Conventional framing
Many philosophical debates in biology concern the status of organisation.
Reductionist approaches often treat organisation as secondary to the activities of underlying components. On this view, genes, molecules, cells, or mechanisms possess primary explanatory significance, while organisation functions mainly as a convenient way of describing their interactions.
At the opposite extreme, some holistic traditions treat organisation as a property of the whole that cannot be adequately understood through empirical analysis of mechanisms and relations.
APS rejects both positions.
Organisation is neither a mere descriptive convenience nor a mysterious property existing independently of biological processes.
The APS perspective
APS adopts organisational realism.
Living systems persist because their activities are organised in ways that maintain viability across time.
This organisation is not an optional description added after explanation has been completed. It is part of what must be explained if biological persistence is to be understood.
Organisational realism therefore begins from a simple observation:
Living systems persist through organised activity.
The explanatory task is to understand how this organisation is generated, maintained, repaired, coordinated, and transformed.
Organisation and explanation
Organisation possesses explanatory significance because biological processes operate within coordinated systems of relations.
Metabolism, development, regulation, repair, cognition, and evolution all depend upon patterns of organisation extending across components, scales, and time.

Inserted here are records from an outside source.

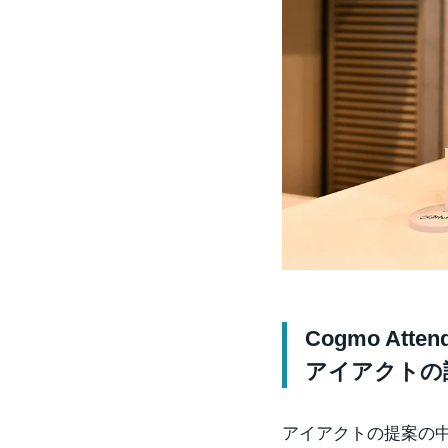
Cogmo At
アイアクトの
アイアクトの提案の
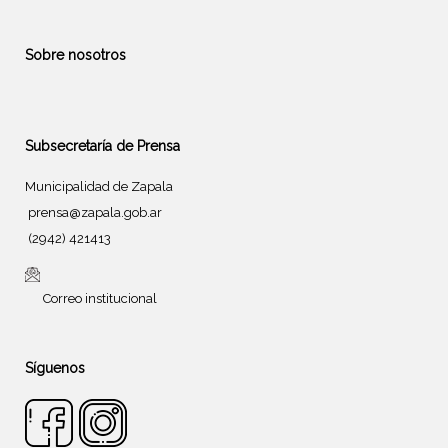
Sobre nosotros
Subsecretaría de Prensa
Municipalidad de Zapala
prensa@zapala.gob.ar
(2942) 421413
Correo institucional
Síguenos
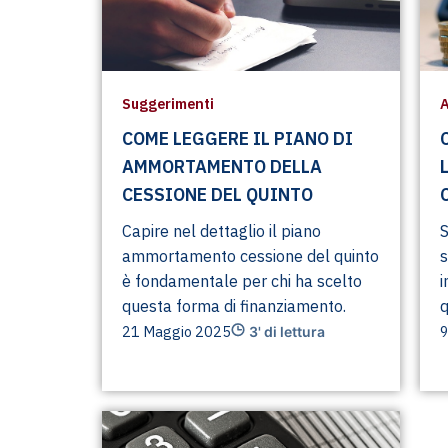
Suggerimenti
A
COME LEGGERE IL PIANO DI
AMMORTAMENTO DELLA
CESSIONE DEL QUINTO
Capire nel dettaglio il piano
S
ammortamento cessione del quinto
s
è fondamentale per chi ha scelto
i
questa forma di finanziamento.
q
21 Maggio 2025
9
3' di lettura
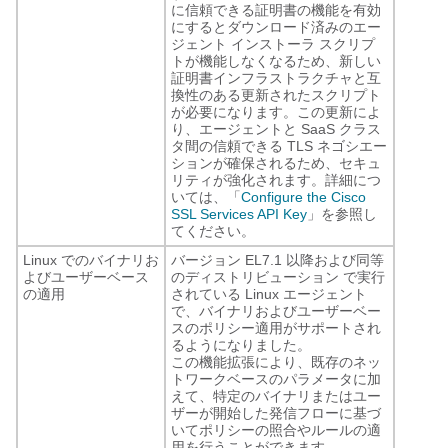
に信頼できる証明書の機能を有効
にするとダウンロード済みのエー
ジェント インストーラ スクリプ
トが機能しなくなるため、新しい
証明書インフラストラクチャと互
換性のある更新されたスクリプト
が必要になります。この更新によ
り、エージェントと SaaS クラス
タ間の信頼できる TLS ネゴシエー
ションが確保されるため、セキュ
リティが強化されます。詳細につ
いては、「
Configure the Cisco
SSL Services API Key
」を参照し
てください。
Linux でのバイナリお
バージョン EL7.1 以降および同等
よびユーザーベース
のディストリビューション で実行
の適用
されている Linux エージェント
で、バイナリおよびユーザーベー
スのポリシー適用がサポートされ
るようになりました。
この機能拡張により、既存のネッ
トワークベースのパラメータに加
えて、特定のバイナリまたはユー
ザーが開始した発信フローに基づ
いてポリシーの照合やルールの適
用を行うことができます。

APS therefore treats organisation as explanatorily indispensable.
However, explanatory importance does not imply metaphysical privilege.

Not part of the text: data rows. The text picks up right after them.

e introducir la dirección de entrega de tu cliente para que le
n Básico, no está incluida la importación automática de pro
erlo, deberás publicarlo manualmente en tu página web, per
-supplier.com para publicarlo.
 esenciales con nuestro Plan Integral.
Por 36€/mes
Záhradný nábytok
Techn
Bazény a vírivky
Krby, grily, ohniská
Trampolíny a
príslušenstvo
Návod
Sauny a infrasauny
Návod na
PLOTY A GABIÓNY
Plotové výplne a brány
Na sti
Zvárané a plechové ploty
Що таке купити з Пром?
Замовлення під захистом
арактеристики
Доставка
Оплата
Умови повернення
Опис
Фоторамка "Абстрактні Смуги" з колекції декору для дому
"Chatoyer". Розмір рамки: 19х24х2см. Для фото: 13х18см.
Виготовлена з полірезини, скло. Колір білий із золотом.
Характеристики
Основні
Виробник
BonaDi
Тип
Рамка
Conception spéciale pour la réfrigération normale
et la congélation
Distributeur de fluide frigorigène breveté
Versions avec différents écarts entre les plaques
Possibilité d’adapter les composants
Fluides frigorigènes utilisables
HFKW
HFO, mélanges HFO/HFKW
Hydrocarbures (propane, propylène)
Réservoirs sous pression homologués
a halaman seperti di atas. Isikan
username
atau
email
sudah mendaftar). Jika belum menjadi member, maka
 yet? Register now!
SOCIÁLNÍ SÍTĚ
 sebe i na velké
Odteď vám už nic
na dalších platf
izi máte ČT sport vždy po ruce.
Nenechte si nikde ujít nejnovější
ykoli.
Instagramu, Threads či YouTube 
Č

Organisation matters because persistence depends upon it, not because it constitutes a special substance, force, or organismic essence.
Organisation and mechanism
Organisational realism is fully compatible with mechanistic explanation.

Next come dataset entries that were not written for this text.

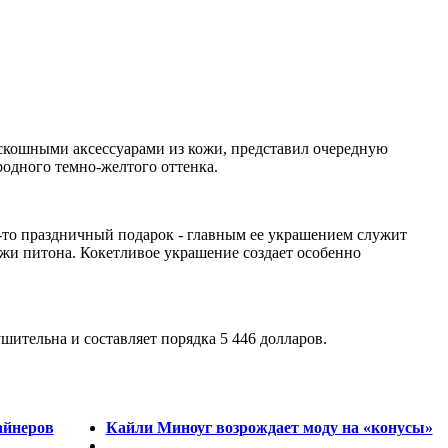
оскошными аксессуарами из кожи, представил очередную
родного темно-желтого оттенка.
й-то праздничный подарок - главным ее украшением служит
ожи питона. Кокетливое украшение создает особенно
шительна и составляет порядка 5 446 долларов.
айнеров
Кайли Миноуг возрождает моду на «конусы»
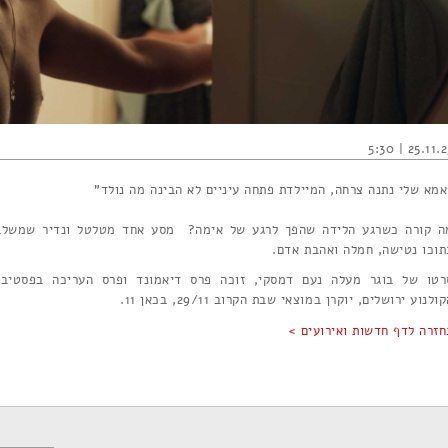
25.11.25 | 5:
אמא שלי נתנה צרחה, המיילדת פתחה עיניים לא הבינה מה נולד"
ה קורה כשרגע הלידה שהפך לרגע של אימה? מסע אחד מטלטל ונדיר שמשלב
תוכו נטישה, חמלה ואהבת אדם.
רטו של בוגר מעלה נעם דמסקי, זוכה פרס דיאמונד ופרס העריכה בפסטיבל
ולנוע ירושלים, יוקרן במוצאי שבת הקרוב 29/11, בכאן 11.
חזרה לדף חדשות ואירועים >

Mechanisms realise biological organisation.
At the same time, mechanisms become biologically meaningful only within the organisational contexts that connect them to viability-oriented persistence.
APS therefore rejects both mechanistic reductionism and anti-mechanistic holism.
Mechanisms and organisation are complementary rather than competing explanatory concepts.
Organisation and continuity
The reality of biological organisation becomes especially evident through continuity.
Living systems undergo continual material turnover, developmental transformation, ecological interaction, and evolutionary change.
Yet organisms persist.
What persists is not a fixed collection of material components but an ongoing continuity of organised activity.
Persistence is therefore an organisational achievement.
Organisation is real because continuity is real.
Why organisational realism matters
Organisational realism provides a middle path between reductionism and holism.
It recognises that:
- mechanisms matter;
- components matter;
- relations matter;
- constraints matter;
- scales matter;
- and persistence matters.
Biological explanation requires understanding how these factors become organised into systems capable of maintaining viability through time.
APS therefore treats organisation as a genuine explanatory feature of life while remaining fully compatible with empirical investigation and mechanistic analysis.